[LAD] FLTK vs GTKmm

Fons Adriaensen fons at kokkinizita.net
Wed Aug 12 10:10:45 UTC 2009


On Wed, Aug 12, 2009 at 09:59:50AM +0200, Jens M Andreasen wrote:

> Say periodsize = 128 instead. Then we would have thread A: 6 partitions
> of 128, B: 6 of 512, C: 6 of 2K and finally D: 24 of 8K

Actually 7,6,6,24.

> Say at time 16K. 
> 
> Thread D would then have just gotten the last 128 samples it needs to
> start doing the FFT on the data between 8K and 16K
> 
> This needs not be done untill time 24K when it OTOH /must/ have been
> completed.

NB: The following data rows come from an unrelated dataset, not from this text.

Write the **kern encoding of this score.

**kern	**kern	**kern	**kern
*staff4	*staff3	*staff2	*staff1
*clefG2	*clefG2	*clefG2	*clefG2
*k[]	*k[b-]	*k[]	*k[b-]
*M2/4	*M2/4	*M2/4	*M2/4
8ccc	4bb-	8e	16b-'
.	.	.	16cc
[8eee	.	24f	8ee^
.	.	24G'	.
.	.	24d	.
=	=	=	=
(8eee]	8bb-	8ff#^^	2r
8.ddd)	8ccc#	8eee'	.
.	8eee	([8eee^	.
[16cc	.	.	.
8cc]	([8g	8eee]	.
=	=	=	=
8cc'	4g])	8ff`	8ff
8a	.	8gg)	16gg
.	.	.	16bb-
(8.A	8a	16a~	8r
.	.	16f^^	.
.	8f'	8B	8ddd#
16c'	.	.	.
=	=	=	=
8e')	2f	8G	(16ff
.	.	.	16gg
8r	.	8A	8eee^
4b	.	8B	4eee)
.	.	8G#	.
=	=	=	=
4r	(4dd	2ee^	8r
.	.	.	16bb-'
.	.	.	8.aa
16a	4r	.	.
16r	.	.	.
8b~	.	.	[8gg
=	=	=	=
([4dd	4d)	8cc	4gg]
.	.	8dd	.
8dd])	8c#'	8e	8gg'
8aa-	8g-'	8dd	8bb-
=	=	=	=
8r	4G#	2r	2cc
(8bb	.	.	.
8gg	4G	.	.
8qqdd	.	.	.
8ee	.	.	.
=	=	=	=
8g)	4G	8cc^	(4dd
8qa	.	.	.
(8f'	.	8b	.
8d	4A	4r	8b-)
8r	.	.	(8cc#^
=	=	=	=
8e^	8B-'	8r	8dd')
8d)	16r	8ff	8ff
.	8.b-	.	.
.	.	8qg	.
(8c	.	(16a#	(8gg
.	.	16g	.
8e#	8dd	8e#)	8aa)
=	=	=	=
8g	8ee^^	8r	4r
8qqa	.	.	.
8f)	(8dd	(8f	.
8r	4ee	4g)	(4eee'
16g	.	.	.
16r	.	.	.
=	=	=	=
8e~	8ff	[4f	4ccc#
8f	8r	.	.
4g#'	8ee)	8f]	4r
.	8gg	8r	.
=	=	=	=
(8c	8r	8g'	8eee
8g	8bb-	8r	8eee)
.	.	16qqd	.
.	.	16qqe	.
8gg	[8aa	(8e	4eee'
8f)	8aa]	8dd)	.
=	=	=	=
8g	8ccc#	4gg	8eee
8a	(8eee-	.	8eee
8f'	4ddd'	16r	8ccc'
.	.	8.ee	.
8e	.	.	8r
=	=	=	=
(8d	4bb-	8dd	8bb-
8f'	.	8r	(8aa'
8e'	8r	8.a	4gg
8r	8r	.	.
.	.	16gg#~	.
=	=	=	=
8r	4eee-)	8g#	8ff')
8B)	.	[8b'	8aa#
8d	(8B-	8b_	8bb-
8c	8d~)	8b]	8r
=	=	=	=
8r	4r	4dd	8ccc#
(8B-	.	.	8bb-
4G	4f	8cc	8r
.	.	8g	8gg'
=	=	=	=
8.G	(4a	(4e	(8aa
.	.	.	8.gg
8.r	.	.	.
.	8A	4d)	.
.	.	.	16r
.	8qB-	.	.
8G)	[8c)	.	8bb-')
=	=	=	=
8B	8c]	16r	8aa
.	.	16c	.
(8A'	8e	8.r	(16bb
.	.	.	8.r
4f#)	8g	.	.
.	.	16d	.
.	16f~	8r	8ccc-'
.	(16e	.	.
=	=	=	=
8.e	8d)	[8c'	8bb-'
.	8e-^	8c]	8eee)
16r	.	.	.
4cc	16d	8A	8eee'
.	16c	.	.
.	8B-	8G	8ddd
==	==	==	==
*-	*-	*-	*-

The kernel* will be called 64 times between now and then, so
> if D does 1/64th of its job now it can save its state and go to sleep.
> 
> Are you saying that it in the specific case is impossible to know how
> much of an 8K FFT equals 1/64th?

It would be 16K FFT, and there would be a lot more than
just that. 

This is an outline of the process() function for one
partition size:

proces()
{
    for (loop over inputs)
    {
        if (input not active) continue
        FFT
    }
	
    for (loop over outputs)
    {
        if (output not active) continue
        for (loop over inputs)
        {
            if ((input,output) not active) continue
	    for (loop over partitions)
            {
                if (partition not empty)
                { 
                    MAC
                }
            }
        }
        IFFT
    }	
}	

The loops over inputs and outputs and the continue condition
are actually inplemented by linked lists, but the code shown
is equivalent.

You could loop over the data structures, and make a list of 
of all steps (FFT, MAC, IFFT) and their parameters. Then if
you know the relative cost of the three basic operations you
try to divide this in 64 equal parts.

There are some problems with this:

- The relative cost of FFT and MAC is not know with any
  precision.
- There may be less than 64 steps.
- A single 16k FFT may already be too much, and most FFT
  libraries don't allow you to divide it into smaller
  pieces.

Again, if you *can* do the division, there is no need
to use multiple threads. you can just merge the lists
of steps for all partition sizes and execute this as
a static schedule using just function calls. This is
how jace worked.

Ciao,

-- 
FA

Io lo dico sempre: l'Italia è troppo stretta e lunga.